* _Brief_: Tally the lines of the records that contain the string "begin", then give the total and nothing more.

(Saved data entries)
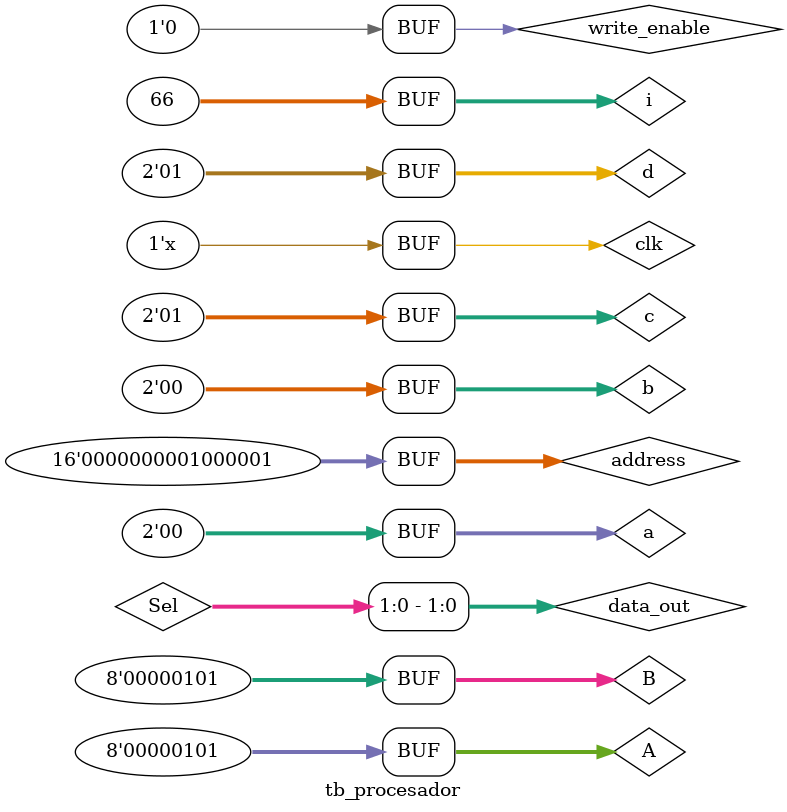
<source format=v>
`timescale 1ns / 1ps


module tb_procesador();

    reg [7:0] A;
    reg [7:0] B;
    reg [1:0] Sel;
    wire [7:0] sum;
    
    reg [1:0] a;
    reg [1:0] b;
    reg [1:0] c;
    reg [1:0] d;
    
    wire y;
    
    reg clk, write_enable,reset;
    wire [15:0] data_out;
    reg [15:0] address;
    reg [15:0] data_in;
    
    integer i;

    procesador p(.A(A), .B(B),.Sel(Sel),.Sum(sum));
    
    stateMachine sm( .A(A),.B(B),.Sel(Sel),.Sum(sum) );
    
    Memory mem(.a(a), .b(b), .c(c), .d(d), .y(y), .clk(clk),.address(address),.data_in(data_in),.data_out(data_out));
    
    always begin
        #5 clk = ~clk;  
    end
            
    initial begin
    
            clk = 0;
            
            for(i = 0;i<=65;i=i+1) begin
                #10 address = i; write_enable<=0; 
//                $display("%b", data_out[0] + " " + data_out[1] + " " + data_out[2] + " " + data_out[3] );
//                $display("%b", data_out  );
                #10;A = 4'b1101;B = 4'b1101 ;Sel = data_out; 


            end;
                        
        
            #10 a=0;   b=0;  c=0; d=0;
//            #10;A = $urandom%20;B = $urandom%20;Sel = y; 
            #10;A = 5;B = 5;Sel = y; 
            #10 a=0;   b=0;  c=0; d=1;
            #10;A = 4'b1101;B = 4'b1101 ;Sel = data_out; 
//            #10;A = $urandom%20;B = $urandom%20;Sel = y;
            #10 a=0;   b=0;  c=1; d=0;
            #10;A = 4'b0001;B = 4'b0101 ;Sel = data_out; 
//            #10;A = $urandom%20;B = $urandom%20;Sel = y;
            #10 a=0;   b=0;  c=1; d=1;
            #10;A = 4'b0101;B = 4'b0101 ;Sel = data_out;             
//            #10;A = $urandom%20;B = $urandom%20;Sel = y;


    end
    
endmodule

</source>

* _Response area_: 3